EXTRACT PROVIDED:

# Network Between Desktop and Laptop



## andyha2000 (May 4, 2005)

I have desktop (xp home) which is connected to my Linksys wireless router by cable and a Hp laptop (xp pro) with an inbuilt wireless connection that shares the internet through this router.

But I'm struggling to get them networked together. I was hoping to be able to share files and send print jobs from the laptop to the printer which is connected to the desktop.

Could anyone offer me any advice on what I need to be doing, or what I'm doing wrong. I tried following the network setup wizard but to no avail.

Would be grateful for any help.


----------



## TerryNet (Mar 23, 2005)

I'm not generally fond of wizards, but the Network Setup Wizard works for me. Read over the following and see if anything may have been missed--especially regarding firewall(s).

Run the Network Setup wizard (found in Control Panel of XP). Tell it each of your computers connects to the internet via "residential gateway" and that you want to enable file and printer sharing. Create a disk at the end only if you have a Windows PC without Windows XP or 2k Pro.

Windows XP firewall (if SP2) will be properly configured by the wizard. You must uninstall or properly configure any 3rd party firewalls on each machine. Unique computer names and same workgroup, of course.

GIVEN MATERIAL:
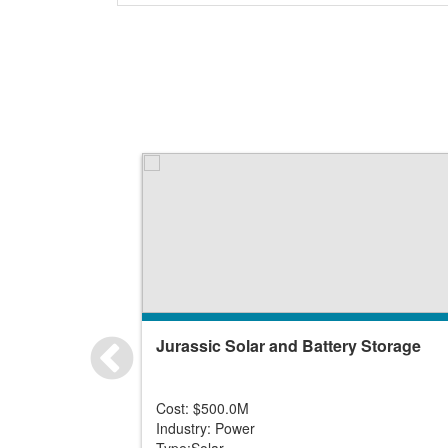
Jurassic Solar and Battery Storage
Cost: $500.0M
Industry: Power
Type:Solar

ACTION ITEM A:
In the forum thread on networking a desktop and a laptop, why does the reply treat the Windows XP firewall differently from third-party firewalls?
ACTION ITEM B:
Carry on the forum thread about networking a desktop and a laptop, picking up after its final sentence.

ANSWER A:
The reply says the Network Setup Wizard will properly configure the Windows XP firewall if SP2 is installed. Third-party firewalls get no such handling, so they must be uninstalled or properly configured on each machine.

ANSWER B:
The Shared Documents folder is automatically shared. Any other folders or printers you want to share, just right click on them and sharing ... . When sharing a printer, accept the offer to load other drivers if your other PCs have different Operating System(s).

When you first go into My Network Places there will be nothing there. The first time you click on 'View Workgroup computers' will probably result in great disappointment. It takes awhile (20 minutes or so) before all the computers in the workgroup get up-to-date and accurate lists of the other computers. Often you can speed up this process via Search for other computers.

When computers show up in My Network Places, double click on one to see its shares. If that includes a printer, you can right click on the printer to connect to it.


----------



## andyha2000 (May 4, 2005)

Thanks for the reply and apologies for not getting back to you sooner. I have now got the computers to 'see' each other but when I click on the laptop icon from my desktop I get the error ' Laptop is not accessible - You might not have permission to use this network. Contact - Network path not found '

and

when i click on the desktop icon from the laptop I get the error' Logon failure - the user has not been granted the requested logon type at this computer'

In order for the machines to see each other I have had to disable ZoneAlarm - is this right or do I just need to configure the zonealarm properly.

Would be grateful for anymore help.


----------



## TerryNet (Mar 23, 2005)

You probably need to properly configure ZA for LAN access or else uninstall it. 'Disable' doesn't always completely clear its blocking ability.

For the machine that gives the Logon failure, this procedure from a JohnWill post has worked for others.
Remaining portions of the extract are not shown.